◆ **The data**:
* * * * * * * * *

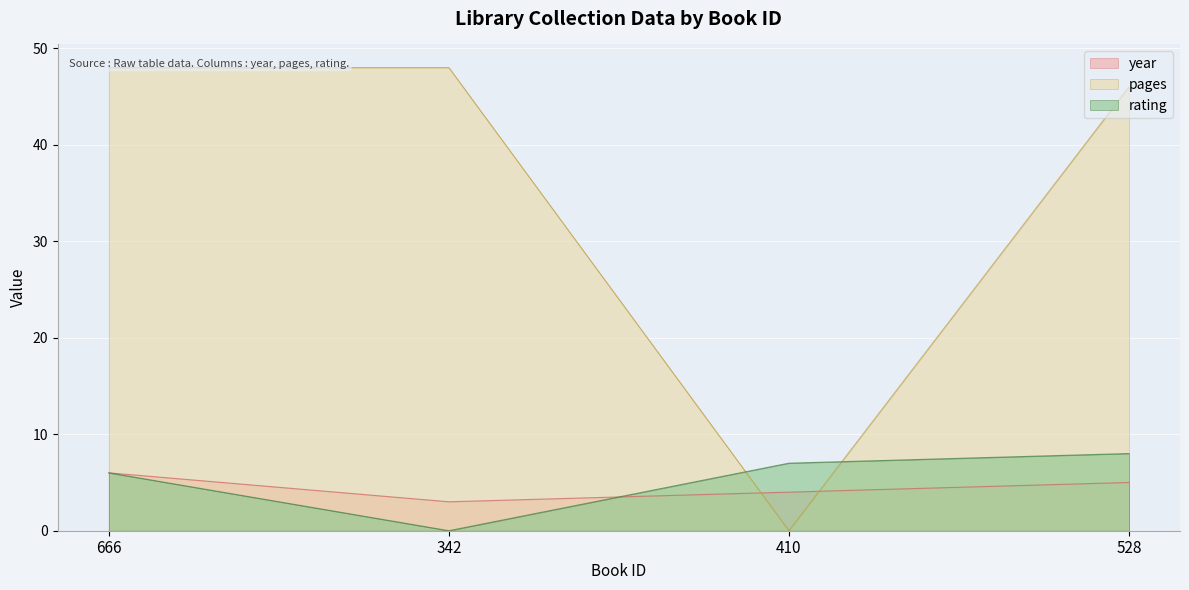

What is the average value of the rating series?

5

* * * * * * * * *

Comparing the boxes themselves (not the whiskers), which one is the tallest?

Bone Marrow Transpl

* * * * * * * * *

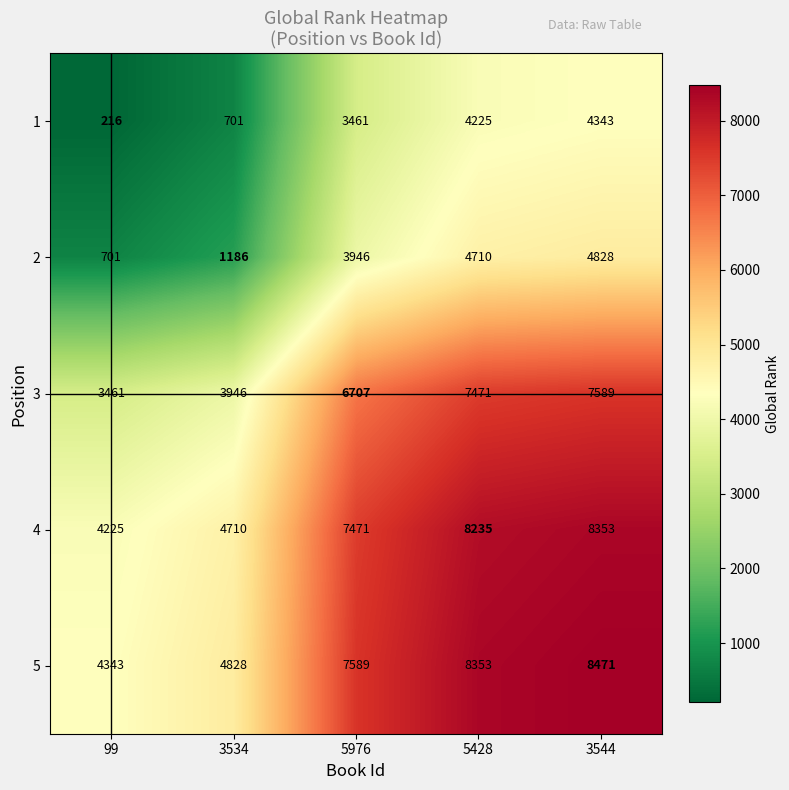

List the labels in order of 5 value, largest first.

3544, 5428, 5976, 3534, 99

* * * * * * * * *

◆ **What you will do**: Reproduce word for word the rows from the line containing "List the labels" down to the line containing "3544, 5428, 5976, 3534, 99", both ends included.

◆ **Worked solution**:
List the labels in order of 5 value, largest first.

3544, 5428, 5976, 3534, 99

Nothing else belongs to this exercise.